Hive Metastore (HMS) is a service that stores metadata that is related to Presto and other services in a backend Relational Database Management System (RDBMS) or Hadoop Distributed File System (HDFS).

IBM watsonx.data stand-alone

When you create a new table, information that is related to the schema such as column names, data types is stored in the metastore relational database. A metastore enables the user to see the data files in the HDFS object storage as if they are stored in tables with HMS.

Metastore acts as a bridge between the schema of the table and the data files that are stored in object storages.
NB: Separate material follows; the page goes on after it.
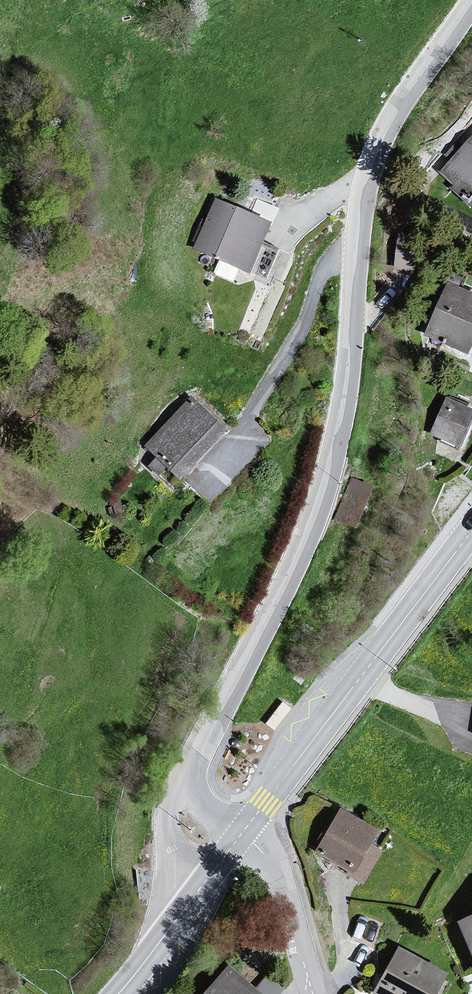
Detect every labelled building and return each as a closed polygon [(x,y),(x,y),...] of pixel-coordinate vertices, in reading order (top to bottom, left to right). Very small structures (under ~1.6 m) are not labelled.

HMS holds the definitions, schema, and other metadata for each table and maps the data files and directories to the table representation that is viewed by the user. Therefore, HMS is used as a storage location for the schema and tables. HMS is a metastore server that connects to the object storage to store data and keeps its related metadata on PostgreSQL.

Any database with a JDBC driver can be used as a metastore. Presto makes requests through thrift protocol to HMS. The Presto instance reads and writes data to HMS. HMS supports 5 backend databases as follows. In watsonx.data, PostgreSQL database is used.
  • Derby
  • MySQL
  • MS SQL Server
  • Oracle
  • PostgreSQL
Currently HMS in watsonx.data supports the Iceberg table format.
The following three modes of deployment are supported for HMS. In watsonx.data the remote mode is used.
  • Embedded Metastore - Derby with singe session.
  • Local Metastore - MySQl with multiple sessions accessible locally.
  • Remote Metastore - metastore runs on its own separate JVM and is accessible by using thrift network APIs.